Then & NowBeyond treason: Hongkongers who collaborated with the occupying Japanese
- The reasons for working with the invading force were myriad but the main attraction, as always, was money
- While the wealthy and well-connected avoided prosecution, those lower down the social scale were often arrested and tried

Collaboration with an enemy occupation happens for complex reasons. Economic advantage; political ideology; long-smouldering personal vendettas and jealousies; socio-economic or racial grievances; a repressed desire for revenge on those who once had power, and used it to the disadvantage of those now seeking vengeance – all of these factors can coalesce to create the Quisling type.

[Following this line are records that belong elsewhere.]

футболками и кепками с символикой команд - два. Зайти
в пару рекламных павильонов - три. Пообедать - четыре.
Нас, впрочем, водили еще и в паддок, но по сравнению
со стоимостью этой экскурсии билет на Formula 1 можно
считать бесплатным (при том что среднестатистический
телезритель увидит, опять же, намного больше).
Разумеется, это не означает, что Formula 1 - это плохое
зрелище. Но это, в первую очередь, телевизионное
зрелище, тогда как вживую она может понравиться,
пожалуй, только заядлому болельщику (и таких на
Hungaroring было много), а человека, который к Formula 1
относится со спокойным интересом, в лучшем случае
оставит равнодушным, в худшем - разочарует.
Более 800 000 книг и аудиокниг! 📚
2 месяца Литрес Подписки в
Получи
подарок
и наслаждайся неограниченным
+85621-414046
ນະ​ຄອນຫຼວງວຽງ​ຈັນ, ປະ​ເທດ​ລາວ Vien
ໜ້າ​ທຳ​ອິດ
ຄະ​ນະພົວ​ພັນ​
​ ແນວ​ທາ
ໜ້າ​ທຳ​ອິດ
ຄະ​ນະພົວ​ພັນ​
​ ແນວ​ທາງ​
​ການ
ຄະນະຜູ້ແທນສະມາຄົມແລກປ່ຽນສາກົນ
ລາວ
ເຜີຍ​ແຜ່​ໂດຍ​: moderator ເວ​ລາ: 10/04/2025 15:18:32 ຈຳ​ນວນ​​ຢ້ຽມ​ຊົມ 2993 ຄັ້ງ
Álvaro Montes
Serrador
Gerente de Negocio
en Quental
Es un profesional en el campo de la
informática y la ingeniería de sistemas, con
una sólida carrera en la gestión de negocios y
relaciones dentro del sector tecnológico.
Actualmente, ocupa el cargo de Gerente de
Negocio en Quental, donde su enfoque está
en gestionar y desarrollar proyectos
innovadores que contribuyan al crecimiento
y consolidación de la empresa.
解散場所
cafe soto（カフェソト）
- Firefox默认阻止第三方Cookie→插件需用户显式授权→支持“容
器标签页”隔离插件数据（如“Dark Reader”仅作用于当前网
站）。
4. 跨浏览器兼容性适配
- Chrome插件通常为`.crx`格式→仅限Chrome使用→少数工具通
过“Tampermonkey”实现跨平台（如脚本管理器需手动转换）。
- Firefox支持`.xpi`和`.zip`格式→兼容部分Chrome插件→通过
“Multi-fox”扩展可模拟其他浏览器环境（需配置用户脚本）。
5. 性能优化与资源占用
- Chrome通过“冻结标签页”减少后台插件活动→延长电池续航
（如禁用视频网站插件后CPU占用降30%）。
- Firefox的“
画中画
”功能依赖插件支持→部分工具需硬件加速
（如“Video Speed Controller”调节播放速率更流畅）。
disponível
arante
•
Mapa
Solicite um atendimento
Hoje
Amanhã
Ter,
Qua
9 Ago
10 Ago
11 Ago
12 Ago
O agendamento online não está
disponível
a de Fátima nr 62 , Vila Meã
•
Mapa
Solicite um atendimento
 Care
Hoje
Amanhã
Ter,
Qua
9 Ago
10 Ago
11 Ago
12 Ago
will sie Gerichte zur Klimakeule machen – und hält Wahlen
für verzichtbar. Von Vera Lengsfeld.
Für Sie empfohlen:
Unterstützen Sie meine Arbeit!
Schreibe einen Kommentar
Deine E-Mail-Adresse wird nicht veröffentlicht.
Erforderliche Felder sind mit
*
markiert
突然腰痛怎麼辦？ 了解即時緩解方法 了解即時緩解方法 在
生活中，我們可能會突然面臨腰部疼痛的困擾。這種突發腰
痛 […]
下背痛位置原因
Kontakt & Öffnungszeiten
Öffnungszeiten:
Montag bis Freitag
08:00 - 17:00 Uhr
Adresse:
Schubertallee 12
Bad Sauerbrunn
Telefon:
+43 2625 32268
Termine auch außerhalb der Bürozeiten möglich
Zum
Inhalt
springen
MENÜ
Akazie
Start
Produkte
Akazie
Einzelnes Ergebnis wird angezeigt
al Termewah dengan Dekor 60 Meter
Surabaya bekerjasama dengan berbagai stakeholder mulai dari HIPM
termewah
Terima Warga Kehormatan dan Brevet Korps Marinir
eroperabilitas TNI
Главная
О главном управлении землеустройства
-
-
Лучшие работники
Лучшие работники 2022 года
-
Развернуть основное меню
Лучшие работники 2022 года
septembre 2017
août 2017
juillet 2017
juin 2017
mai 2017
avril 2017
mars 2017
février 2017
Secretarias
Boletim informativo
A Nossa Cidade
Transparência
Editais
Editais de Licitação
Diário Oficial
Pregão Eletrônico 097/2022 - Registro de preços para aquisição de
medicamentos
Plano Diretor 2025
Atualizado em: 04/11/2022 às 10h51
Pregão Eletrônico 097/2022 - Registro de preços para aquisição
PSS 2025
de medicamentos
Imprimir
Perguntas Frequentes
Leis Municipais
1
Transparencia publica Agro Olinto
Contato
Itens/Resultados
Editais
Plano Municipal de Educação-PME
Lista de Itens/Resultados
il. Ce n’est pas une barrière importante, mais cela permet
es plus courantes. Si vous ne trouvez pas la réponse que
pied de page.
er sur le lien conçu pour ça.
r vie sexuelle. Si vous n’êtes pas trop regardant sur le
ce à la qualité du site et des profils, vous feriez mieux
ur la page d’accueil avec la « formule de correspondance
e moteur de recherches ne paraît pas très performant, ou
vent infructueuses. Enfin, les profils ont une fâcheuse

Hong Kong, from its mid-19th century urban beginnings, was the kind of society that encouraged collaborators; the most successful Chinese businessmen were those prepared to shamelessly operate under a foreign flag for their own benefit. Personal motivations – however much their descendants may wish to rewrite family pathways to prosperity – were basic. Financial gain and the Devil take the hindmost summed these people up.
In any filthy body of water, scum rapidly rises to the surface when stirred up, and so it has always been in Hong Kong. It was much the same a century later, during the Japanese occupation period.
In The Hidden Years: Hong Kong 1941-1945 (1967), author John Luff noted, “There were those who valued their skins, whatever their colour, above patriotism and decency. These people did not turn on their countrymen but merely turned their coats.” Others, motivated by a complex web of simmering personal grudges, deep-seated racial animosities, a sadistic enjoyment of power – especially over the weak and vulnerable – and the ever-present inducement of easy financial gain, made good wartime stooges.

Among the vilest collaborators was George Wong. For the pre-war manager of a Kowloon motor garage, financial inducement was a key factor. He became a driver for the Koa Kikan – the Japanese secret intelligence service – then a paid Chinese agent/informer, and eventually evolved into the chief local thug for the Kempeitai, the Gestapo-trained Japanese secret police.